Many errors in syslog are generated always with smbd process
 ++++++++++++++++++++++++++++++++
 kernel: [40908.028001] NMI watchdog: BUG: soft lockup - CPU#1 stuck for 22s! [smbd:3049]
Feb 24 09:34:44 server2 kernel: [40908.028001] Modules linked in: xt_mac xt_mark nf_conntrack_ipv4 nf_defrag_ipv4 xt_connmark nf_conntrack iptable_mangle ip_tables x_tables quota_v2 quota_tree nfsd auth_rpcgss nfs_acl nfs lockd grace sunrpc fscache iosf_mbi kvm_intel kvm crct10dif_pclmul crc32_pclmul dm_crypt aesni_intel snd_hda_codec_generic aes_x86_64 lrw gf128mul glue_helper ablk_helper cryptd snd_hda_intel snd_hda_controller serio_raw snd_hda_codec snd_hwdep virtio_rng snd_pcm snd_timer i2c_piix4 snd soundcore pvpanic 8250_fintek mac_hid parport_pc ppdev lp parport psmouse pata_acpi floppy
Feb 24 09:34:44 server2 kernel: [40908.028001] CPU: 1 PID: 3049 Comm: smbd Not tainted 3.19.0-49-generic #55~14.04.1-Ubuntu
Feb 24 09:34:44 server2 kernel: [40908.028001] Hardware name: QEMU Standard PC (i440FX + PIIX, 1996), BIOS Bochs 01/01/2011
Feb 24 09:34:44 server2 kernel: [40908.028001] task: ffff8800b9f9ce80 ti: ffff88019951c000 task.ti: ffff88019951c000
Feb 24 09:34:44 server2 kernel: [40908.028001] RIP: 0010:[<ffffffff817b77ea>]  [<ffffffff817b77ea>] _raw_spin_lock+0x2a/0x60
Feb 24 09:34:44 server2 kernel: [40908.028001] RSP: 0018:ffff88019951fe20  EFLAGS: 00000206
++++++++++++++++++++++++++++++
tainted should be zero and is not
cat /proc/sys/kernel/tainted          displays the tainted value
and htop you have a cpu stuck at 100%
and free -m displays memory is all used
+++++++++++++++++++++++++++++
This is on a server that was upgraded from zentyal 4.1 and after upgraded was running on kernel
linux-image-3.19.0-49-generic
prior to this is was running on 4.1 for about 10 months no problem
+++++++++++++++
I decided to go back to linux-image-3.19.0-47-generic kernel but as i had just upgraded it was not installed
so
run
sudo apt-cache madison linux-image-3.19.0-4
or
sudo apt-cache madison linux-image-3.19.0-5
To display available kernels then i ran
sudo apt-get install linux-image-3.19.0-47-generic        to install required kernel if not already available
As I had no other 3.19 kernel installed as this was a upgrade from 4.1.

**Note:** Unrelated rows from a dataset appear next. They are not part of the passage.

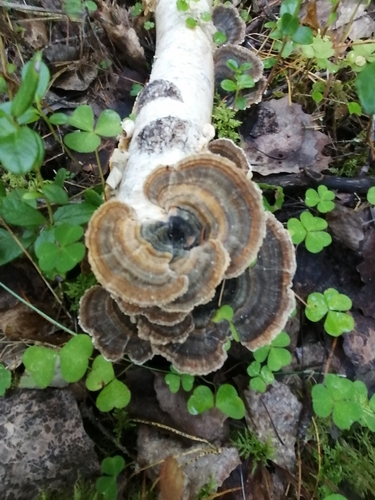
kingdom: Fungi
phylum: Basidiomycota
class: Agaricomycetes
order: Polyporales
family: Polyporaceae
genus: Trametes
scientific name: Trametes versicolor
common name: Turkeytail
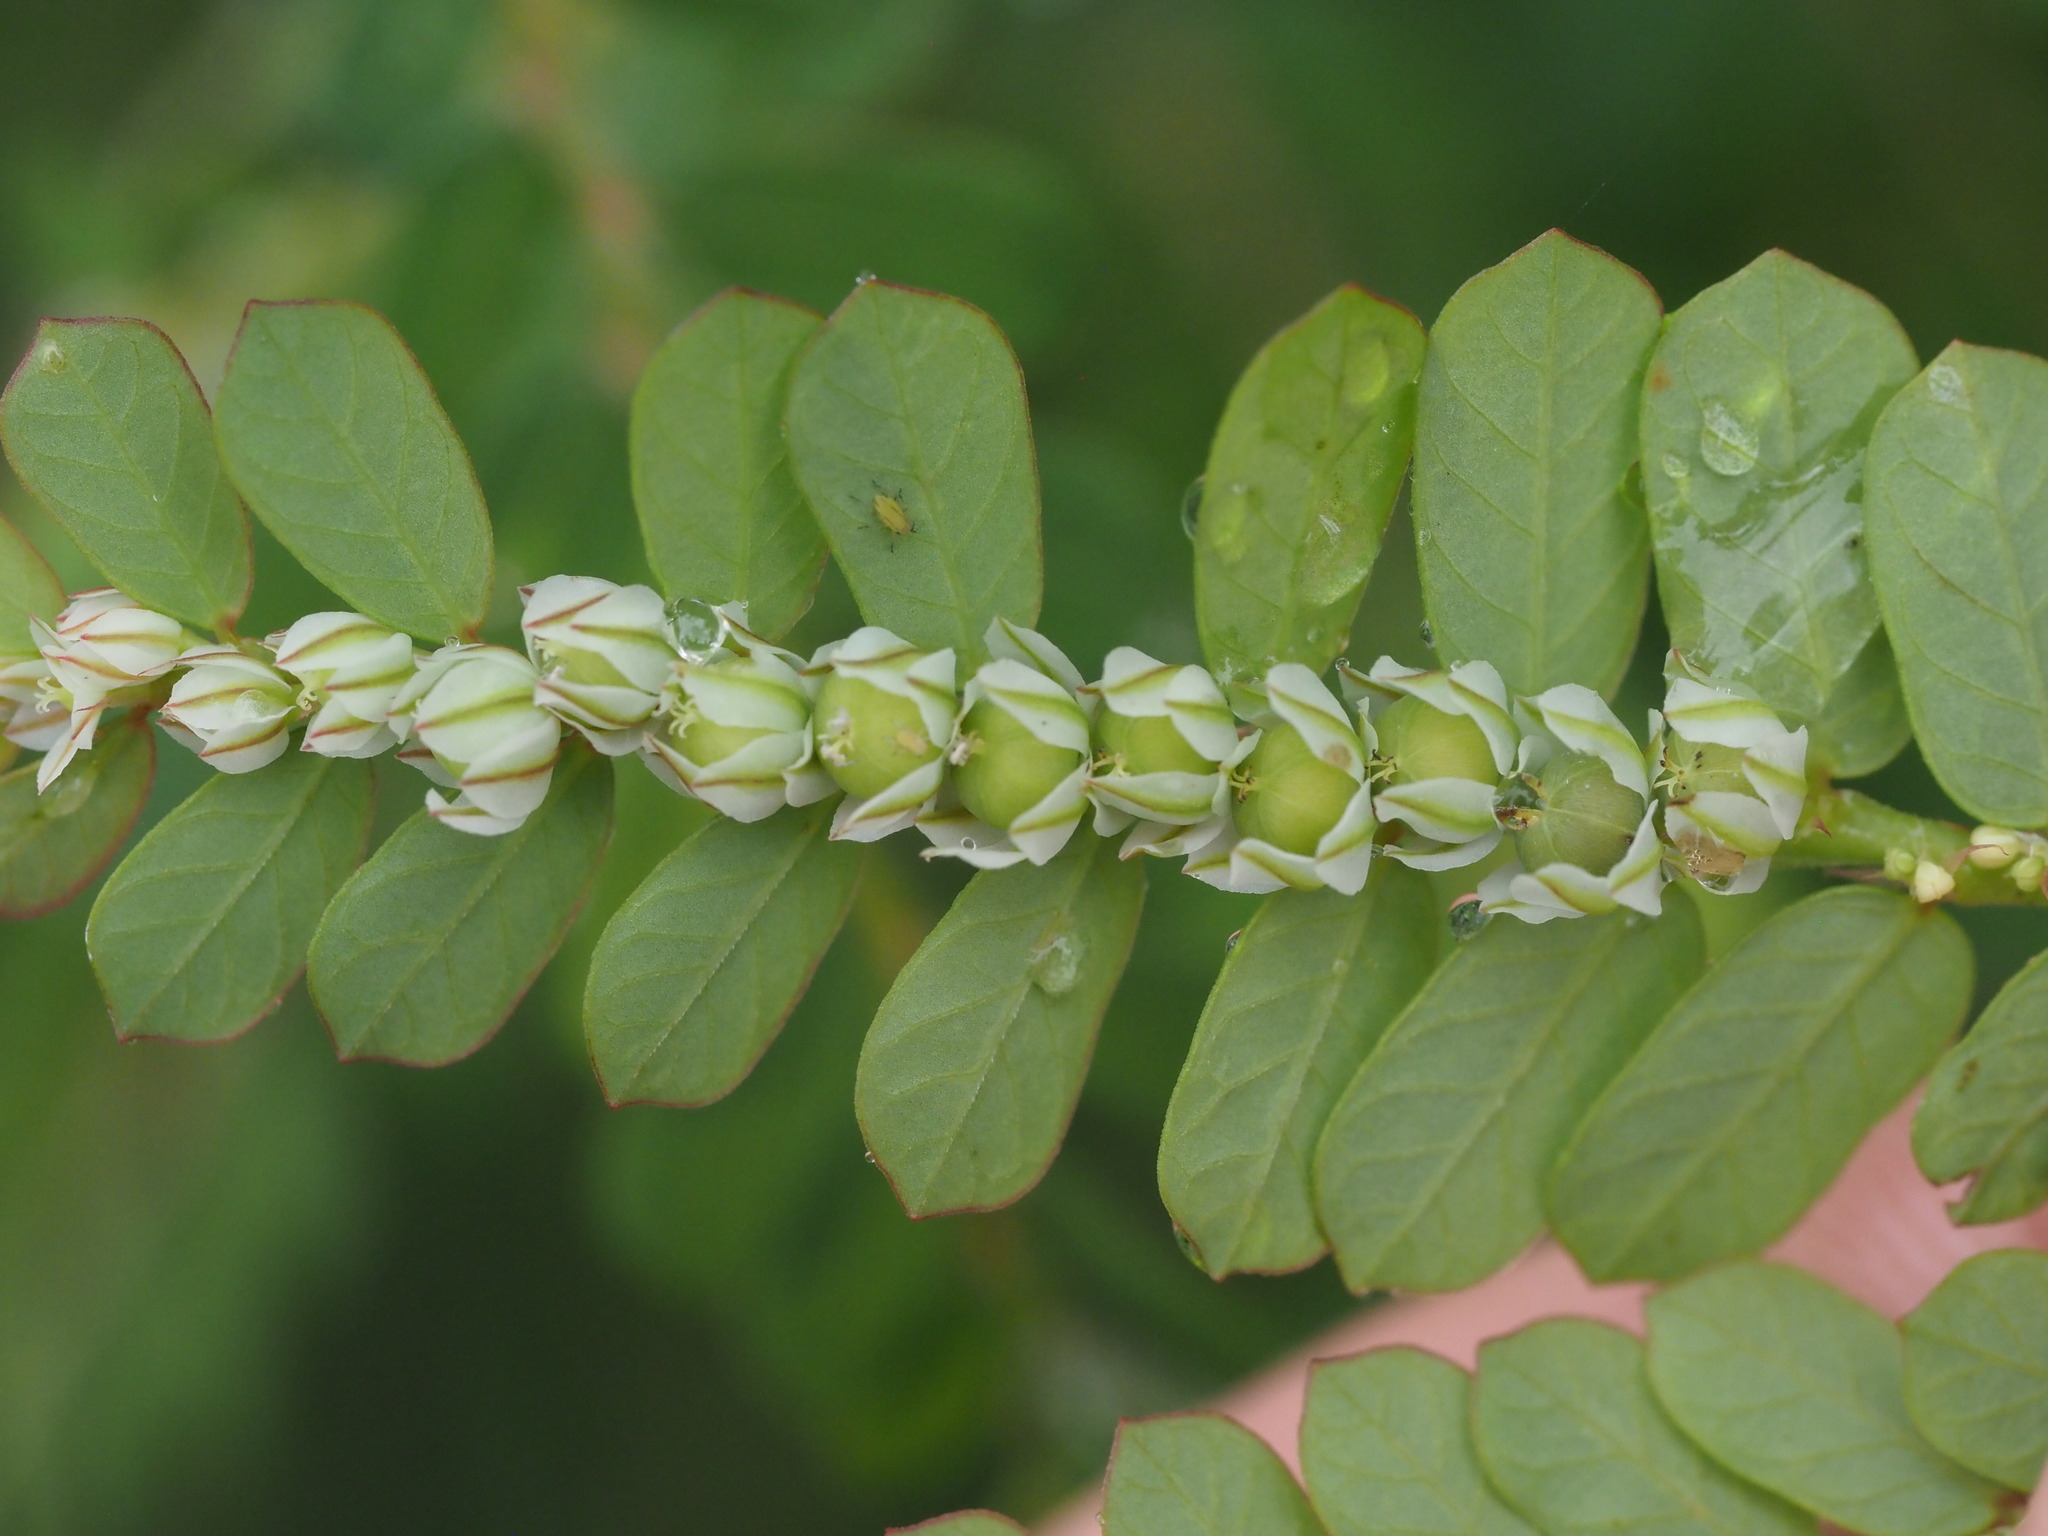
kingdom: Plantae
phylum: Tracheophyta
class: Magnoliopsida
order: Malpighiales
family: Phyllanthaceae
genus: Phyllanthus
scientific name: Phyllanthus leucanthus
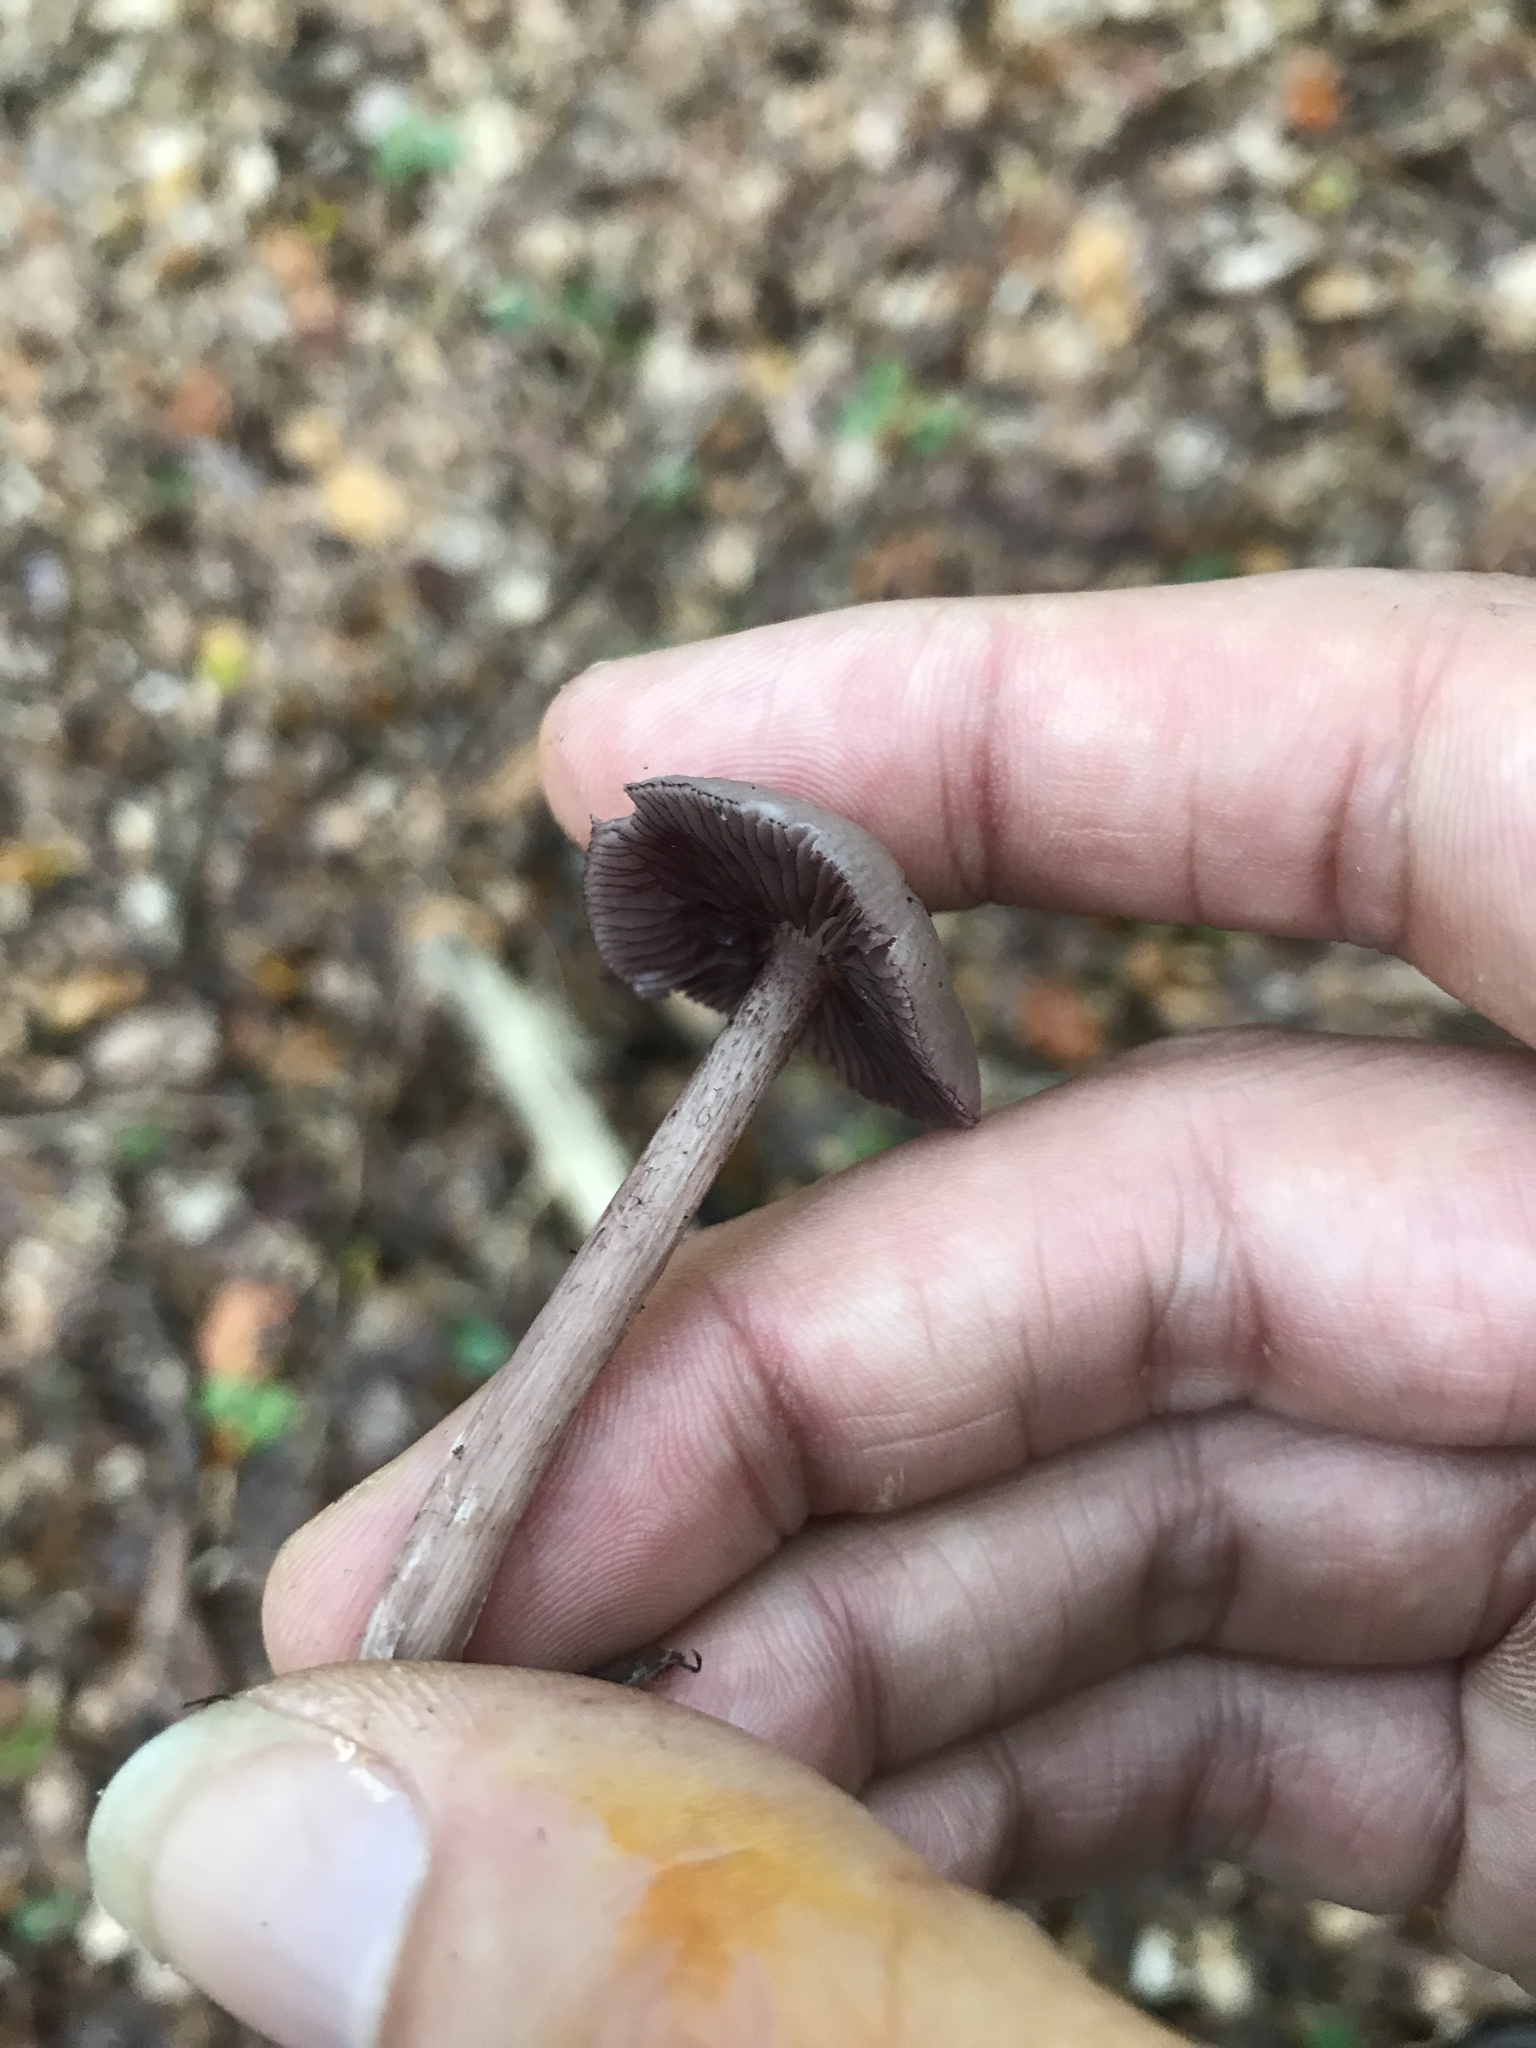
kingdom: Fungi
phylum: Basidiomycota
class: Agaricomycetes
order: Agaricales
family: Mycenaceae
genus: Mycena
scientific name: Mycena pelianthina
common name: Blackedge bonnet
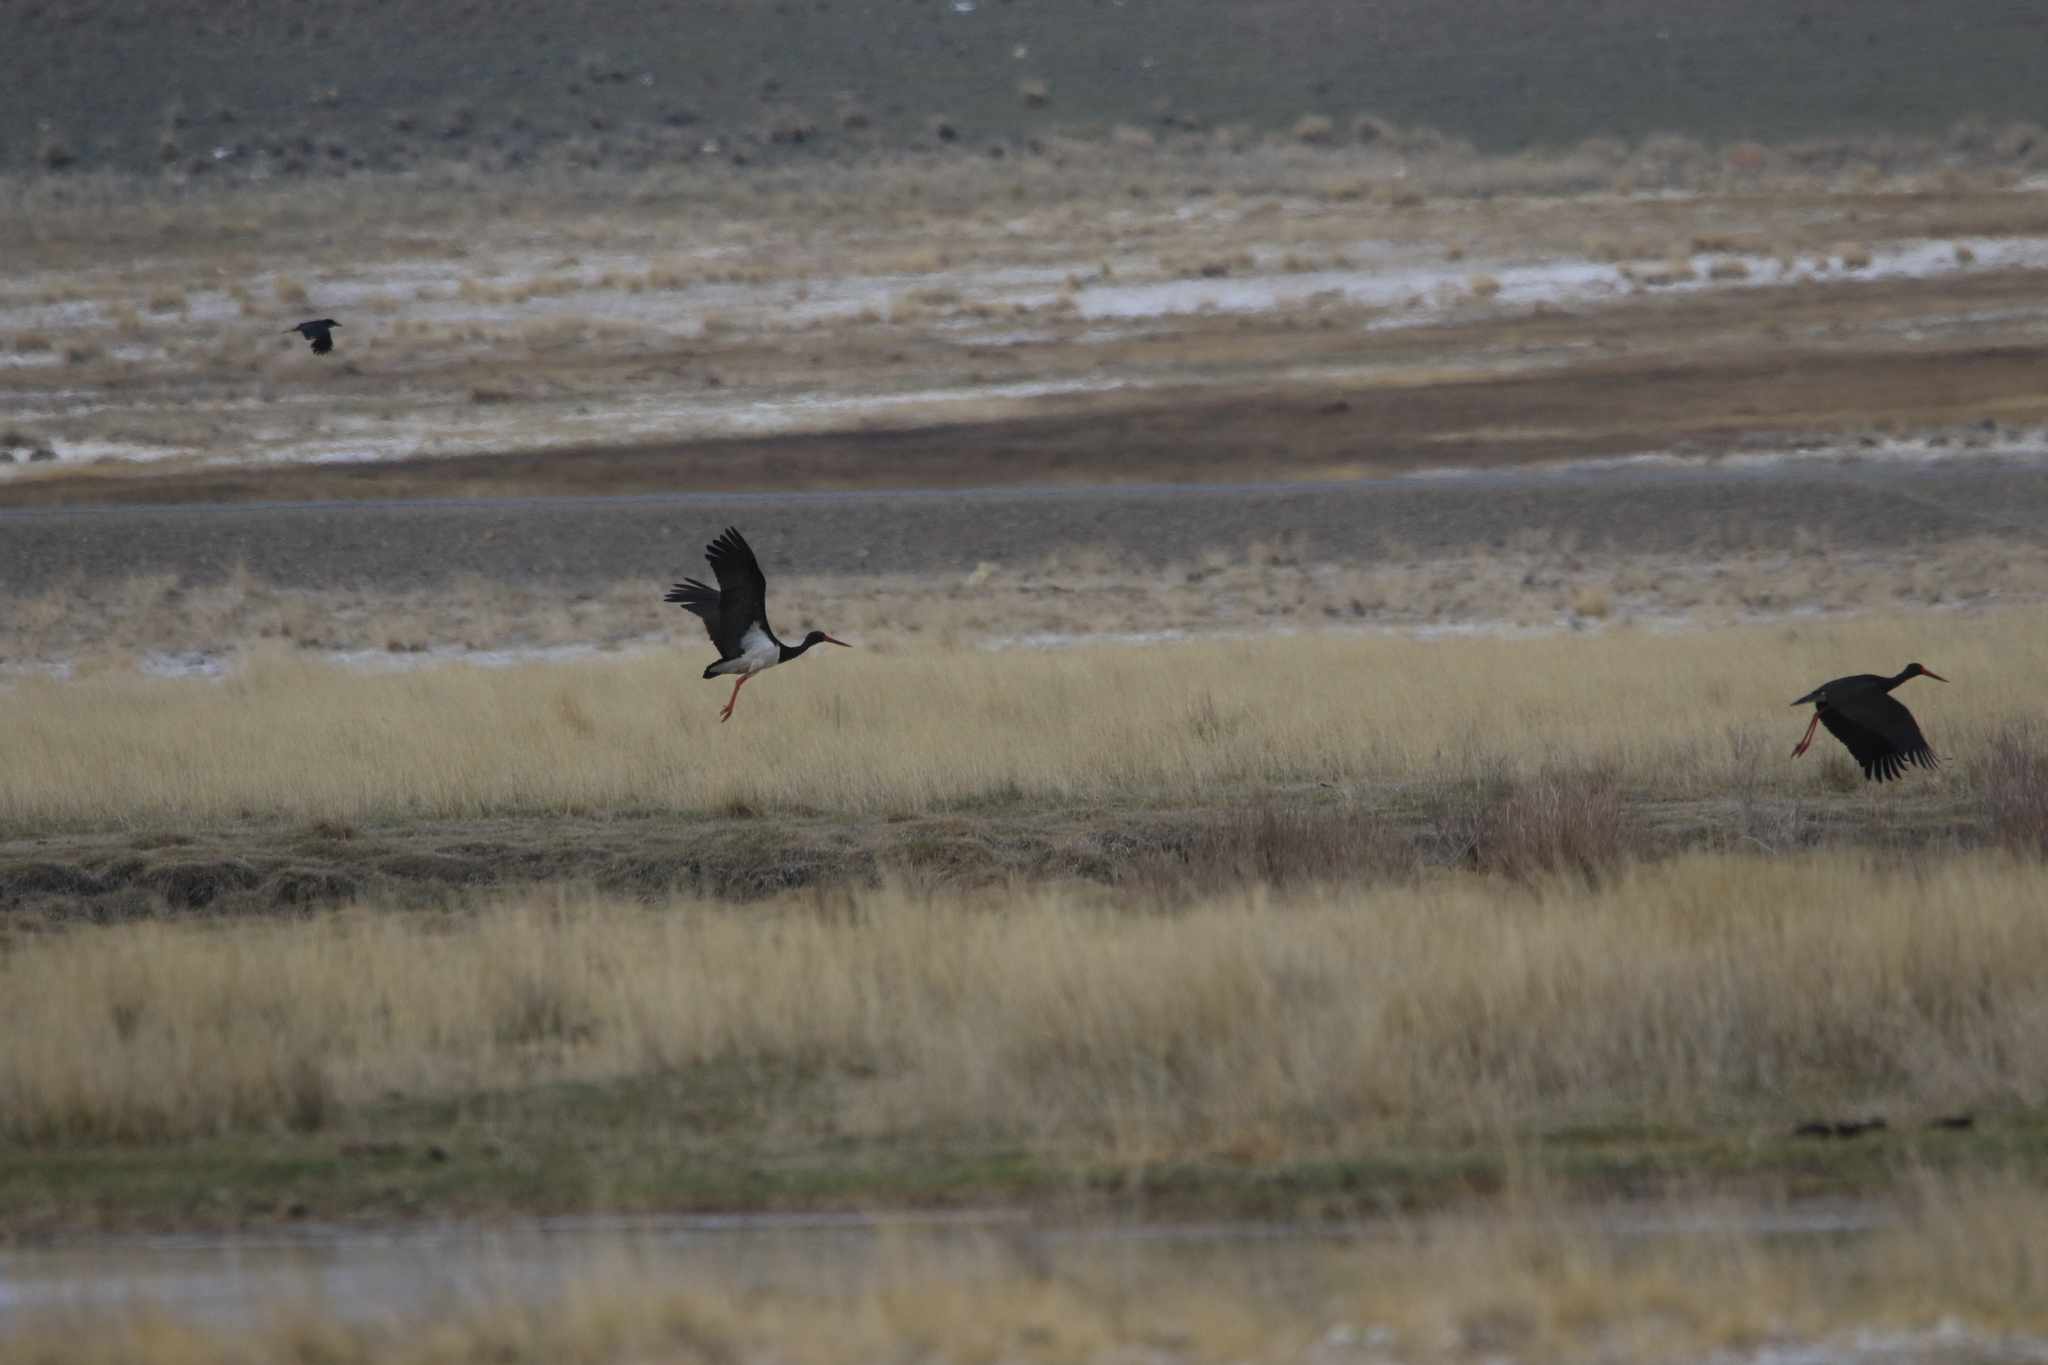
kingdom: Animalia
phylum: Chordata
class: Aves
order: Ciconiiformes
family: Ciconiidae
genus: Ciconia
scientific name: Ciconia nigra
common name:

Then I wanted to force grub to only load linux-image-3.19.0-47-generic kernel
so edited  /etc/default/grub
and replaced GRUB_DEFAULT=0
with must be exactly correct.
GRUB_DEFAULT="Advanced options for Ubuntu>Ubuntu, with Linux 3.19.0-47-generic"
then run
sudo update_grub
then reboot
Today 25/02/2016 the server is running with no problem and definitely would have problem if this did not  solved this issue



 

jwilliams1976

  • Zen Apprentice
  • *
  • Posts: 22
  • Karma: +1/-0
    • View Profile
Re: Zentyal 4.2 - BUG: soft lockup - CPU #1, after latest update
« Reply #29 on: February 26, 2016, 04:02:08 pm »
I was having this same issue and thanks to your help here have rolled back to the 3.19.0-47 kernel and everything seems to be normal again. Has anyone tested the 3.19.0.51.36 vivid kernel yet? I'm on a production server and can't really test it out.